Money or cow poop? Are those my only choices? LOL

Great blog post, Jude. I completely understand what you mean, especially since you always prod me for those initial details!

This really hits home since the first review of Feral Heat, (the book Jude and I co-authored) was mixed- the reviewer loved the sex and the story, she just felt like we jumped into the action too fast and then went back to fill in story. I thought that was a good thing, *G* and actually checked with our editor who agreed, yes, starting with a bang is a good thing. (Pardon the pun, we literally did start with a bang...)

heh heh heh

Have a great day. Your blog is done- now go write! *Jamie slinks off to do the same*



Connie Northrop said...

My favorite author is my fav largely because I love the amount of detail in his stories. I'm a very visual person and the detail to allow me to visualize the characters and scenes is very important to my reading. The lack of detail is one of the few reasons that I can put down a book and never go back to finish it.

Kim Dare said...

I think you're absolutly right about the timing of the details being really important.

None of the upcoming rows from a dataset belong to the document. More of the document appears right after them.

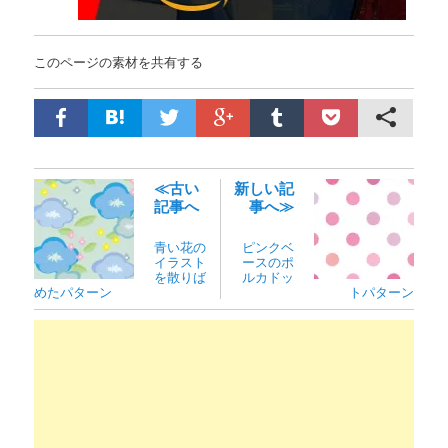
このページの素材を共有する
≪古い
新しい記
記事へ
事へ≫
青い花の
ピンクベ
イラスト
ースのポ
を散りば
ルカドッ
めたパターン
トパターン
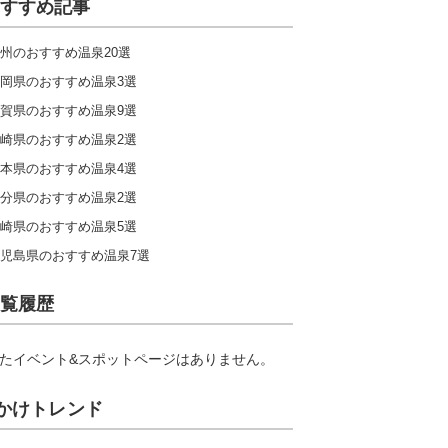
すすめ記事
州のおすすめ温泉20選
岡県のおすすめ温泉3選
賀県のおすすめ温泉9選
崎県のおすすめ温泉2選
本県のおすすめ温泉4選
分県のおすすめ温泉2選
崎県のおすすめ温泉5選
児島県のおすすめ温泉7選
覧履歴
たイベント&スポットページはありません。
かけトレンド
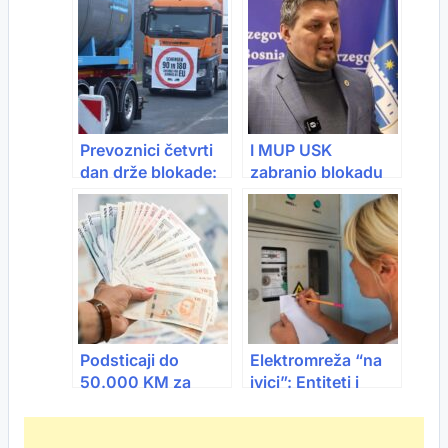
obustavu blokada –
blokade granica i
privreda trpi
rast cijena do 30%
ogromnu štetu
Prevoznici četvrti
I MUP USK
dan drže blokade:
zabranio blokadu
Granice zatvorene
granica od strane
za kamione, šteta i
prevoznika
do 100 miliona eura
dnevno
Podsticaji do
Elektromreža “na
50.000 KM za
ivici”: Entiteti i
firme u RS:
sektor struje
Otvoreni javni
dogovorili mjere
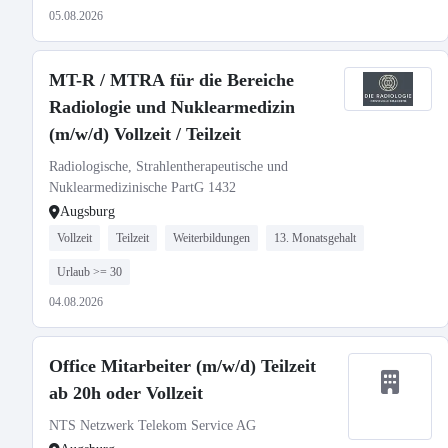
05.08.2026
MT-R / MTRA für die Bereiche
Radiologie und Nuklearmedizin
(m/w/d) Vollzeit / Teilzeit
Radiologische, Strahlentherapeutische und
Nuklearmedizinische PartG 1432
Augsburg
Vollzeit
Teilzeit
Weiterbildungen
13. Monatsgehalt
Urlaub >= 30
04.08.2026
Office Mitarbeiter (m/w/d) Teilzeit
ab 20h oder Vollzeit
NTS Netzwerk Telekom Service AG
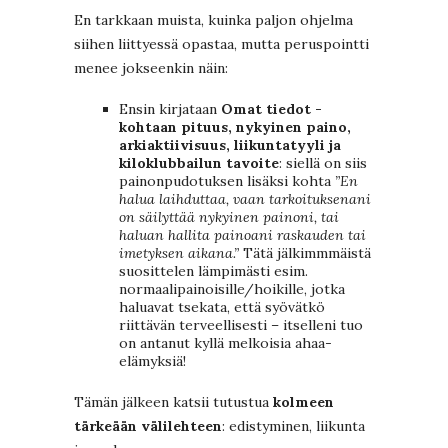
En tarkkaan muista, kuinka paljon ohjelma
siihen liittyessä opastaa, mutta peruspointti
menee jokseenkin näin:
Ensin kirjataan
Omat tiedot -
kohtaan pituus, nykyinen paino,
arkiaktiivisuus, liikuntatyyli ja
kiloklubbailun tavoite
: siellä on siis
painonpudotuksen lisäksi kohta
”En
halua laihduttaa, vaan tarkoituksenani
on säilyttää nykyinen painoni, tai
haluan hallita painoani raskauden tai
imetyksen aikana.”
Tätä jälkimmmäistä
suosittelen lämpimästi esim.
normaalipainoisille/hoikille, jotka
haluavat tsekata, että syövätkö
riittävän terveellisesti – itselleni tuo
on antanut kyllä melkoisia ahaa-
elämyksiä!
Tämän jälkeen katsii tutustua
kolmeen
tärkeään välilehteen
: edistyminen, liikunta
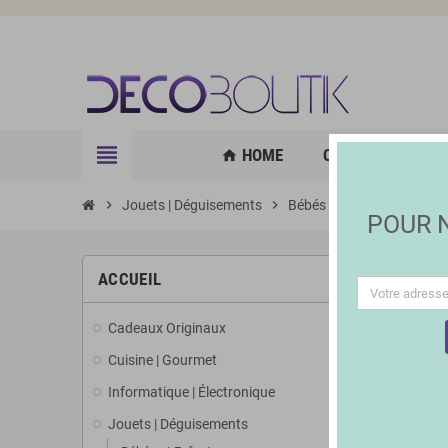
view_headline
HOME
CUISINE | GOURM
home
chevron_right
Jouets | Déguisements
chevron_right
Bébés et Enfants
chevron_right
Acce
POUR
ACCUEIL
Cadeaux Originaux
Cuisine | Gourmet
Informatique | Électronique
Jouets | Déguisements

I'd prefer them not to come at all than for them to come too late. If I've built an idea of the character inside my head I'd rather be left in peace to enjoy my version than for the writer to tell me the hero looks completly different on page 105.

Lisabet Sarai said...

Wonderful and wise post, Jude. I really liked the following:

"That's a writer's goal—to make their words invisible, to allow the reader to forget their reading and simply fall into the story."

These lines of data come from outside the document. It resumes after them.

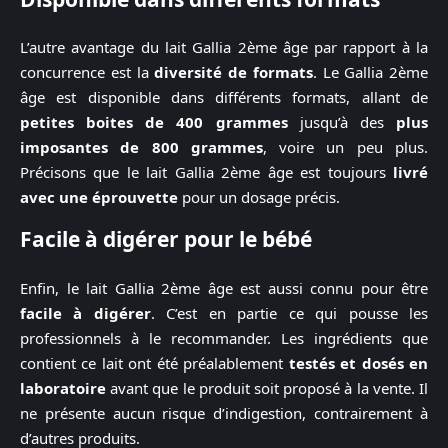
L’autre avantage du lait Gallia 2ème âge par rapport à la
concurrence est la
diversité de formats
. Le Gallia 2ème
âge est disponible dans différents formats, allant de
petites boites de 400 grammes
jusqu’à des
plus
imposantes de 800 grammes
, voire un peu plus.
Précisons que le lait Gallia 2ème âge est toujours
livré
avec une éprouvette
pour un dosage précis.
Facile à digérer pour le bébé
Enfin, le lait Gallia 2ème âge est aussi connu pour être
facile à digérer
. C’est en partie ce qui pousse les
professionnels à le recommander. Les ingrédients que
contient ce lait ont été préalablement
testés et dosés en
laboratoire
avant que le produit soit proposé à la vente. Il
ne présente aucun risque d’indigestion, contrairement à
d’autres produits.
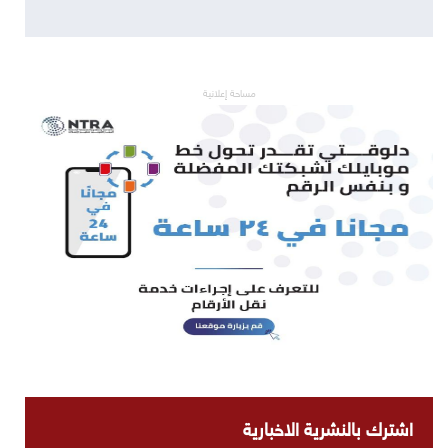
مساحة إعلانية
اشترك بالنشرية الاخبارية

I think it's hard to get the timing right by analysis. I find that I have to let the story tell itself. With luck, the details insert themselves when necessary.

However, I just realized a few days ago that I'm 16K words into a novella, and I've hardly said a word about what my heroine looks like. In fact, I had to ask myself, how does she wear her hair? I think I need to sneak back and insert a few of those critical details LOL.